Les dangers des attaques contre le programme
Les interrogations du JDD sur « les enfants en danger » invitent Amandine Berton Schmitt à parler de « panique morale ». Elle insiste sur le fait que moins d’information ne peut que nuire aux enfants. « Retirer ou retarder la mise en œuvre de ce programme ne fait que perpétuer des lacunes dangereuses ». Il est impératif de rappeler que « toutes les trois minutes, un enfant en France est victime d’inceste, de viol ou d’agression sexuelle », comme l’indique Marie Frostin.
« Les 160 000 enfants en danger, souvent livrés à eux-mêmes à la maison, manquent de ressources pour répondre à des questionnements essentiels », ajoute Amandine Berton Schmitt. Par ailleurs, la santé mentale des enfants trans serait une priorité, car de nombreux drames se produisent souvent, regrette-t-elle. Elle souligne également l’importance d’informer sur les infections sexuellement transmissibles (IST) tout en abordant des sujets contemporains tels que le numérique et l’analyse critique de la culture du viol au lycée.

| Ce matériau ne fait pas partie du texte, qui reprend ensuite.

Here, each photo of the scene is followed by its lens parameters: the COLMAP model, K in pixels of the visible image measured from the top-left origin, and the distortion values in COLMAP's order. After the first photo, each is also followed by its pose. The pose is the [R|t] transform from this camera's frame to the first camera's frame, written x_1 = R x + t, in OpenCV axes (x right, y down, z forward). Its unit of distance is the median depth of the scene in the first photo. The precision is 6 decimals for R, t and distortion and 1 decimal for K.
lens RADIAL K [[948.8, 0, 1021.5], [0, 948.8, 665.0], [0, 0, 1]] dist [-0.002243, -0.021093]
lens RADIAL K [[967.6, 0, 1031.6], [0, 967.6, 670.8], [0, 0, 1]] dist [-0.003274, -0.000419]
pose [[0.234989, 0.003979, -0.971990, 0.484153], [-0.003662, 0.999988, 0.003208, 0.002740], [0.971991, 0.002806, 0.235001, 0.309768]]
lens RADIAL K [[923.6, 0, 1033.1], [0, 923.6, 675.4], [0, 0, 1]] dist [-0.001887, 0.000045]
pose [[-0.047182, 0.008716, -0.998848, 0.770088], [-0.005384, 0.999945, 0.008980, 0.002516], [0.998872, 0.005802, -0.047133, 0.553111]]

Il est temps d’étudier sans tabous des sujets cruciaux pour nos enfants et de favoriser une société inclusive qui permettra un développement épanoui.
Notre point de vue
Le débat autour de l’éducation affective et sexuelle est plus qu’une question de programmes scolaires ; il s’agit d’une opportunité de préparer les jeunes à naviguer dans des réalités complexes concernant leur corps et leurs relations. La résistance à l’égard de ces formations, alimentée par des discours qui entretiennent la peur, peut faire obstacle à la protection des enfants. En intégrant des spécificités sur le consentement, la prévention des violences et la compréhension des diversités de genre, nous plaçons les enfants dans une dynamique de respect et de sécurité. L’éducation ne doit pas être perçue comme une menace, mais comme un droit fondamental qui contribue à leur bien-être et à une société plus consciente et inclusive.